CoreLogic reported today shows home prices rose both year over year and month over month. Home prices increased nationally by 6.8 percent year over year from June 2017 to June 2018. On a month-over-month basis, prices increased by 0.7 percent in June 2018 compared with May 2018, according to the CoreLogic HPI.

Looking ahead, the CoreLogic HPI Forecast indicates that the national home-price index is projected to continue to increase by 5.1 percent on a year-over-year basis from June 2018 to June 2019.

On a month-over-month basis, home prices are expected to be flat from June to July 2018.

“The rise in home prices and interest rates over the past year have eroded affordability and are beginning to slow existing home sales in some markets,” said Dr. Frank Nothaft, chief economist for CoreLogic. “For June, we found in CoreLogic public records data that home sales in the San Francisco Bay Area and Southern California were down 9 and 12 percent, respectively, from one year earlier. Further increases in home prices and mortgage rates over the next year will likely dampen sales and home-price growth.”

According to the CoreLogic Market Condition Indicators (MCI), an analysis of housing values in the country’s 100 largest metropolitan areas based on housing stock, 41 percent of metropolitan areas have an overvalued housing market as of June 2018. The MCI analysis categorizes home prices in individual markets as undervalued, at value or overvalued, by comparing home prices to their long-run, sustainable levels, which are supported by local market fundamentals (such as disposable income).

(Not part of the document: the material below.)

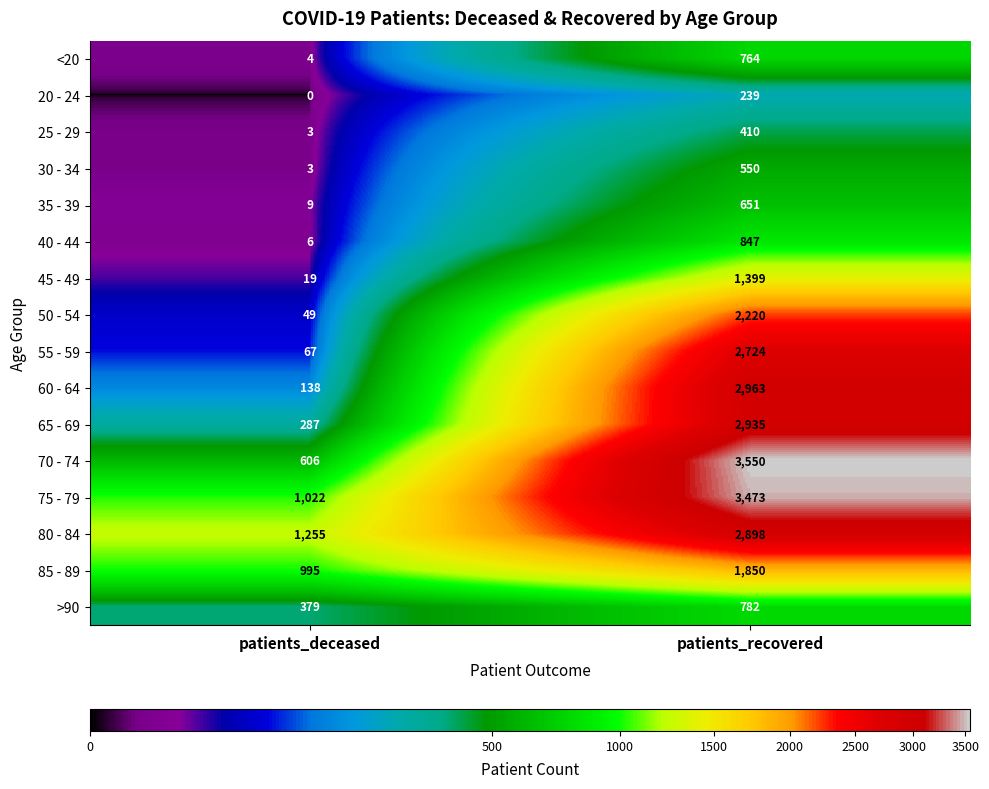

At which category is the sum across all series the highest?

patients_recovered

Additionally, as of June 2018, 24 percent of the top 100 metropolitan areas were undervalued, and 35 percent were at value. When looking at only the top 50 markets based on housing stock, 54 percent were overvalued, 14 percent were undervalued and 32 percent were at value. The MCI analysis defines an overvalued housing market as one in which home prices are at least 10 percent higher than the long-term, sustainable level. An undervalued housing market is one in which home prices are at least 10 percent below the sustainable level.